Alfred Hitchcock y los tres investigadores — Misterio en el castillo del terror. by Robert Arthur

Alfred Hitchcock y los tres investigadores — Misterio en el castillo del terror. by Robert Arthur

autor:Robert Arthur
La lengua: es
Format: mobi
publicado: 2009-12-20T00:00:00+00:00


Capítulo 11. El aviso de la bruja

—¡Vaya lío!

Hacía dos días que Júpiter se produjera el daño. Titus lo trasladó a toda prisa al hospital, donde lo tuvieron todo un día en observación. Después de complicadas curas, le permitieron volver a casa. El doctor Álvarez dijo que muy pronto volvería a saltar y correr.

Pero mientras tanto, Júpiter estaría en cama, envuelto su tobillo en medio kilómetro de vendaje.

Tal vez el señor Hitchcock buscaría otra casa encantada para su película.

Los Tres Investigadores se consideraron en quiebra antes de iniciar su negocio.

Pete y Bob, sentados juntos a la cama de Júpiter, no disimulaban su baja moral.

—¿Duele? —preguntó Pete.

Júpiter se movió y tuvo que apretar los dientes.

—No más de lo que merezco por descuidado. Ahora si-gamos nuestra conferencia. El primer asunto a tratar es la llamada telefónica recibida inmediatamente después de nuestra primera visita al Castillo del Terror. Worthington cree que fuimos seguidos aquella noche. Es muy probable que fuera Skinny.

—Pudo muy bien serlo —comentó Bob—. Sabía que estábamos interesados en el lugar.

—Pero Skinny no hubiera podido telefonearnos haciendo que su voz sonase tan baja y de ultratumba —opuso Pete—. En todo caso la hubiéramos confundido con un relincho de caballo.

—De acuerdo —aceptó Júpiter—, pues no tengo otro sospechoso disponible—. Alzó su pie herido, y el dolor puso una mueca en su boca. Continuó—: A menos que me lo demostréis, nunca creeré en que los fantasmas saben usar el teléfono.

—Conforme —dijo Bob—. ¿Qué sigue ahora? ¿La persona misteriosa que hizo rodar las piedras sobre nosotros?
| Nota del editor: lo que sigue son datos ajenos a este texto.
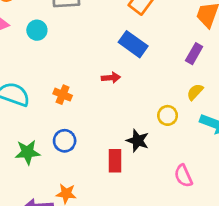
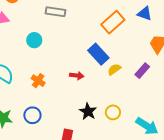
cyan circle: (37, 30) -> (34, 40), moved
yellow semicircle: (195, 92) -> (114, 69), moved
black star: (138, 141) -> (88, 111), moved

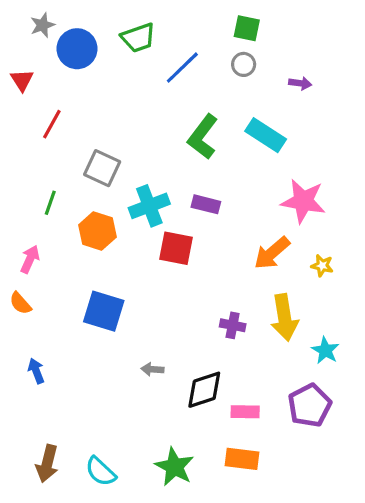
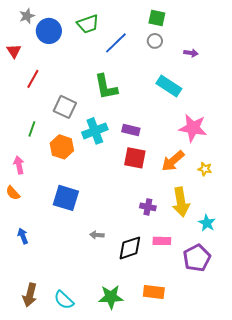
green L-shape: (203, 137) -> (106, 87), moved, turned -48
red square: (176, 248) -> (135, 158), moved
pink arrow: (30, 259) -> (19, 165), turned -36
pink rectangle: (245, 412) -> (162, 241), moved
green star: (174, 467) -> (111, 297), turned -30

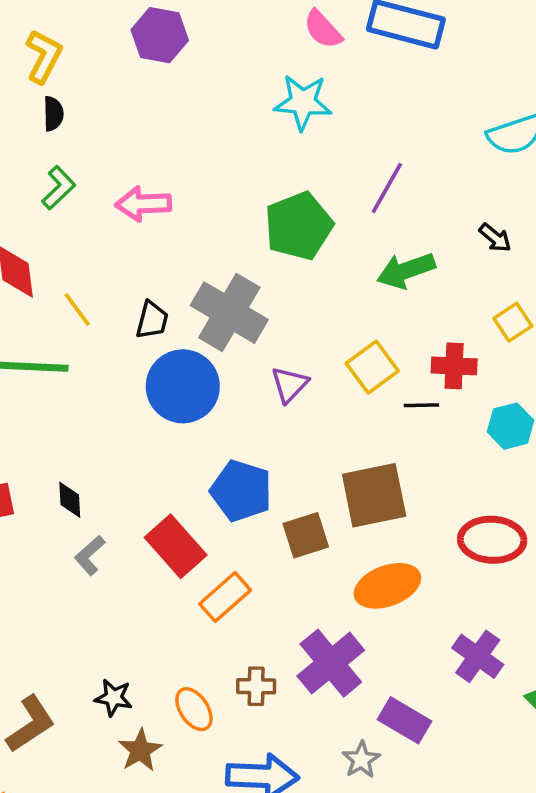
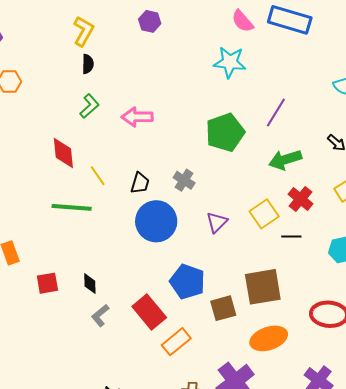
purple hexagon: (160, 35) -> (150, 21), size x0.7
gray cross: (229, 313) -> (184, 180), size x0.5
red cross: (454, 366) -> (301, 199), moved, turned 35

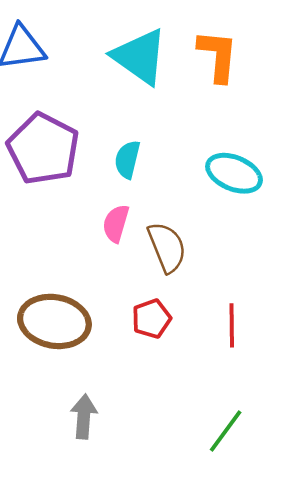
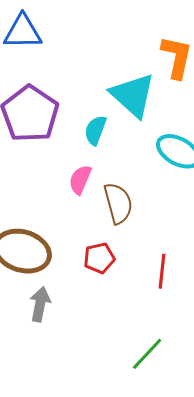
cyan triangle: (140, 57) -> (133, 95), moved
gray arrow: (84, 417) -> (40, 304), moved

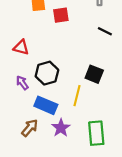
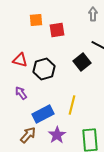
black hexagon: (47, 73) -> (44, 69), moved
black square: (94, 74) -> (82, 62), moved, turned 30
blue rectangle: (46, 105) -> (43, 114), turned -50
—¡Eso! —exclamó lúgubremente Pete—. ¿Qué hay de él? ¡Me gustaría ponerle las manos encima!

—De momento, lo dejo a un lado —respondió Júpiter—. Ahora estamos seguros de que no se llama Skinny Norris. Puede no tener ninguna relación con el caso. Quizá de algún muchacho u hombre que anduviera por el cañón, y despeñase las piedras sin vernos.

—¿Sí? En tal caso digamos que tuvo excelente puntería sin proponérselo —comentó Pete.

—Dejemos ese enigma hasta que surjan nuevos hechos. Ahora quiero hablar de las mentiras que el señor Rex nos contó —propuso Júpiter—. ¿Por qué dijo que cortaba maleza seca cuando era tan evidente, su falsedad? ¿Y por qué tenía preparada una jarra de limonada fresca: no esperaba que lo visitáramos en aquel momento?

Ambas preguntas resultaban incontestables. Pete se rascó la cabeza.

—¡Maldición de sapo! —exclamó—. Cuanto más avanzamos, más misterios encontramos.

Tía Mathilda entró en la habitación.

—Quise decírtelo antes —anunció—. Ayer por ¡a mañana sucedió una cosa extraña, poco antes de que regresaras del hospital. Lo olvidé con la excitación,

—¿Una cosa extraña? —preguntó Júpiter.

Los Tres Investigadores agudizaron sus oídos.

—Sí, una vieja gitana llamó a la puerta. No sé si debo contaros lo que dijo.

¡Una vieja gitana! Los chicos respiraron anhelantes.

—Me gustaría mucho saberlo, tía Mathilda.

—Bueno, en realidad se trata de una bobada. La gitana llamó a la puerta y al abrirle me dijo que se había enterado de tu accidente y que tenía una advertencia que hacerte.

¡Una advertencia de una gitana! Los muchachos se miraron entre sí.

—Bueno, según la vieja —siguió tía Mathilda—, había estado echando las cartas, y tres veces seguidas dieron un mensaje para ti.